5. If during the bank robbery, you have to make an example out of someone by smashing in their jaw, and you have a choice of picking either a sweet old lady or the ex-navy seal who happened to be in the bank that day steam-cleaning carpets for an independent contractor, choose the sweet old lady because haven't you always wanted to take a shot at a sweet old lady.
6. If you are in negotiations with the police for hostages, make this demand: request from the White House all documents relating to the fund-raising efforts of Johnny Chung in the 1996 presidential election or the still-classified documents from the JFK assassination, either demand should buy you plenty of time.
7. Masks:
- During the bank robbery, wear two masks so if you accidentally take one off, no one will recognize you because of the second mask.
- If during the course of the bank robbery, you need to take off your mask, to breath or you're feeling claustrophobic, go inside the stall of the woman's bathroom where there shouldn't be a surveillance camera. If there is one, you still have nothing to worry about. While you're celebrating in the South Pacific, a middle-aged banker who's an usher at a local Methodist church is debating with a pained expression and a nervous stomach whether to turn in the videotape showing the identity of the bank robber, thereby admitting to friends and church-goers of the small town that he's a sexual deviant for having put the camera up there in the first place.
8. If they tell you that the bank vault doesn't open until a certain time or the person with the combination is out for lunch, pull out a copy of Ethan Hawke's first novel (for which he received on advance of $400,000), 'The Hot State' and begin reading aloud to the hostages and employees of the bank. Within five minutes, the vault will be opened and the employees will help you to pack the money into your bags.
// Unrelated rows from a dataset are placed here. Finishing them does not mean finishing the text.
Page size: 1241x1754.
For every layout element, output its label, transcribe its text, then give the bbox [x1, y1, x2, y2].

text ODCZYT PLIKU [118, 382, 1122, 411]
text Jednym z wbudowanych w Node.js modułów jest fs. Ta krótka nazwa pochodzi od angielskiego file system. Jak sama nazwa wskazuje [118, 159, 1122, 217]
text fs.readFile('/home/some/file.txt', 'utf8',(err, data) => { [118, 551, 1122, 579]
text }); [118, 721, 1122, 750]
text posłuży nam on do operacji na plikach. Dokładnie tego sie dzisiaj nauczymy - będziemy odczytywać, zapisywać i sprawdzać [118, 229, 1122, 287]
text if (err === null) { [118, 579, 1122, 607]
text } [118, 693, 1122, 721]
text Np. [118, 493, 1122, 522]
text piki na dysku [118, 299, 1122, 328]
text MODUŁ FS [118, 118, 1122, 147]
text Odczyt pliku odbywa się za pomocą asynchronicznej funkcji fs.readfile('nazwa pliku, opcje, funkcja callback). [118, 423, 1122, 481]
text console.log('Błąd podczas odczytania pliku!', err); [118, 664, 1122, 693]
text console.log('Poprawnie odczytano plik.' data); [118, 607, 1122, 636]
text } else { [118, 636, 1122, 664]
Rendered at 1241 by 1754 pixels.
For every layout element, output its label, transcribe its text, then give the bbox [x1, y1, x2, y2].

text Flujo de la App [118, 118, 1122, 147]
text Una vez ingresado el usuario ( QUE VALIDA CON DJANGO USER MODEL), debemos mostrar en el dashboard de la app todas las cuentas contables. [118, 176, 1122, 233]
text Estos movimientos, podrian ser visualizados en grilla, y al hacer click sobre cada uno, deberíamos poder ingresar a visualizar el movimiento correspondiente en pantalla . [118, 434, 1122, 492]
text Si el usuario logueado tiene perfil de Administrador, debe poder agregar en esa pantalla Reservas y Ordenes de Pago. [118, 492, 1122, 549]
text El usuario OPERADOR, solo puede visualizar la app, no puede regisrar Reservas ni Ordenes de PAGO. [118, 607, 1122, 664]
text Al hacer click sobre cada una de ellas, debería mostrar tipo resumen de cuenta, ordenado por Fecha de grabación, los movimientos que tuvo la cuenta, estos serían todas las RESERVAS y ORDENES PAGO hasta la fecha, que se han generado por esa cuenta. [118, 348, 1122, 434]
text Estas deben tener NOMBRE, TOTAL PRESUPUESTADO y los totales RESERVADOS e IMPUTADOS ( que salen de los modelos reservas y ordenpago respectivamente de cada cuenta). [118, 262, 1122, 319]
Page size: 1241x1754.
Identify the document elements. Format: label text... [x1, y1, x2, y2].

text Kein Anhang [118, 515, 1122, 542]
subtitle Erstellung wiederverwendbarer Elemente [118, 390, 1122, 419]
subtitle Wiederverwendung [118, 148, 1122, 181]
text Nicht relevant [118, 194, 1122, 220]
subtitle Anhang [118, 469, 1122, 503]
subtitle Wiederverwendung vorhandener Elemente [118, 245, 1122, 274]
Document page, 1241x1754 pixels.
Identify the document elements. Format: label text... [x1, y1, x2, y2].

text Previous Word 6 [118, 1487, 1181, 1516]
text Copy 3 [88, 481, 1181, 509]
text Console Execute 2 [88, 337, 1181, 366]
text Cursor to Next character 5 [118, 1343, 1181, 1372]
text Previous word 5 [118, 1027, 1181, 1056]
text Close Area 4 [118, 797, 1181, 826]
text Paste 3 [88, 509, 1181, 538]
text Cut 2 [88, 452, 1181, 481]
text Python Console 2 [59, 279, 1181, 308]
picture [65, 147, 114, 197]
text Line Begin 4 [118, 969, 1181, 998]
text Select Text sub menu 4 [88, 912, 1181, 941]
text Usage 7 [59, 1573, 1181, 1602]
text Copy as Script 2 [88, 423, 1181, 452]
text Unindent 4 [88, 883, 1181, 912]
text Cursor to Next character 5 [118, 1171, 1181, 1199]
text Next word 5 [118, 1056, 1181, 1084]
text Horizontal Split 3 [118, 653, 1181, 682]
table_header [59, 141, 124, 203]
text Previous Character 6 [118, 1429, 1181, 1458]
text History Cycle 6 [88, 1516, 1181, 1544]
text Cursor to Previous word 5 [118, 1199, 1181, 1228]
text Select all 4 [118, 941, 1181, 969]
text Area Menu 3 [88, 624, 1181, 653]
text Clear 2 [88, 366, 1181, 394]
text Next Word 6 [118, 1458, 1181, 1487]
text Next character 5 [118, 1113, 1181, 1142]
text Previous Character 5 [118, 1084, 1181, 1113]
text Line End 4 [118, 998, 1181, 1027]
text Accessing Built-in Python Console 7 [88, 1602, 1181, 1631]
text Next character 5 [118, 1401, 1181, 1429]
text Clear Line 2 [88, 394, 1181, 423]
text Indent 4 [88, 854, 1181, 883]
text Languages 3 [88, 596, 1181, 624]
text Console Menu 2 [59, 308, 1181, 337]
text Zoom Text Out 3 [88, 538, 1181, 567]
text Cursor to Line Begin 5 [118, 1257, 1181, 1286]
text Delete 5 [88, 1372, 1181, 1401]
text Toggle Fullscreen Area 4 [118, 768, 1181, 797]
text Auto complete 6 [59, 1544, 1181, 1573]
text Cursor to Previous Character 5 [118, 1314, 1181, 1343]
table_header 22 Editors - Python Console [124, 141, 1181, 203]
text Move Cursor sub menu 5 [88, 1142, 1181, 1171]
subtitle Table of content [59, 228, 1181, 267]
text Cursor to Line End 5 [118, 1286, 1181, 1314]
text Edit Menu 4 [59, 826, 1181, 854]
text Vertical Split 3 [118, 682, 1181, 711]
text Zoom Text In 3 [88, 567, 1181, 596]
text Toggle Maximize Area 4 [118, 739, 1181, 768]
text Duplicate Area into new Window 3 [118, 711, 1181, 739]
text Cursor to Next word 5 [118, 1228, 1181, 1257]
9. How should a rich-blue blood rob a bank:
- Step 1, go to the right prep school and Ivy League under grad. College.
- Step 2, spend a summer after college, setting up a business model that helps investment go to black entrepreneurs in Harlem.
- Step 3, get a Harvard MBA and then become a vice-president of a Savings and Loan.
- Give out unsecured loans to your friends and family that then go into default, transfer the rest of the money from these loans to your Swiss accounts.
- When the Feds move in to check the books, flee to Switzerland, put on a ski mask, and become a ski bum, and hang out with all of your old prep school chums from Exeter and Choate who've been in Switzerland for the last 20 years after they killed their respective prom dates with various golf club.
10. Bank robbers, uhm when you're in the bank, find all records and back-up disks dealing with student loans, and destroy them. Let's just say that the staff of jokezine.com would consider it a personal favor.